◆ **Exercise goal**: Collect every line below that contains the word "변증법은".
========
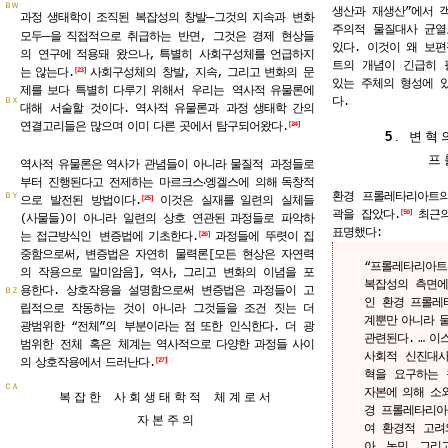
ＢＷ
생산과 재생산”에서 
─
과정
생태학이
조직된
복잡성의
창발
그것의
지속과 변화
주의적 물질대사 균열
─
모두
을
직접적으로
취급하는 반면, 그것은
경제 현상들
있다. 이것이 왜 보
의 연구에
적용돼 왔으나,
특별히 사회구성체를
언급하지
트의 개념이 긴급히 
는
않는다.
사회구성체의 창발,
지속,
그리고
변화의 문
23
있는 주체의 형성에 
제를
보다
특별히
다루기
위해서 우리는 역사적
유물론에
다.
ＢＸ
대해 서술할 것이다.
역사적
유물론과 과정
생태학
간의
연결고리들은
많으며
이미
다른
곳에서
탐구되어왔다.
24
5
.
변혁
프
역사적
유물론은
역사가
관념들이
아니라
물질적 과정들로
부터 진행된다고 전제하는 마르크스‧엥겔스에 의해
독창적
환경 프롤레타리아트의
ＢＹ
으로 발전된 방법이다.
이것은 실재를
일련의 실체들
25
곽을 잡았다.
최근의
50
(사물들)이 아니라 일련의 상호 연관된
과정들로 파악하
표명했다:
는
접근방식인 변증법에
기초한다.
과정들에
뚜렷이
집
26
중함으로써,
변증법은 자연히 물력론[모든 현상은 자연력
“프롤레타리아트
의 작용으로 말미암음],
역사,
그리고 변화의 이념을 포
복잡성의
측면에
용한다. 상호작용을 설명함으로써 변증법은 과정들이 고
ＢＺ
인
환경
프롤레
립적으로 작동하는 것이 아니라 그것들을 조건 짓는 더
계뿐만
아니라
광범위한 “전체”의 부분이라는
점
또한 인식한다.
더 광
관련된다.
…
이
범위한 전체 혹은 체계는
역사적으로
다양한
과정들
사이
사회적 신진대사
의
상호작용에서
드러난다.
27
혁을 요구하는 
ＣＡ
자본에
의해 소
복잡한 사회생태학적 체계로서
경
프롤레타리아
자본주의
여 환경적 고려
아,
농민,
그리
========
◆ **Response to this exercise**:
변증법은 자연히 물력론[모든 현상은 자연력
용한다. 상호작용을 설명함으로써 변증법은 과정들이 고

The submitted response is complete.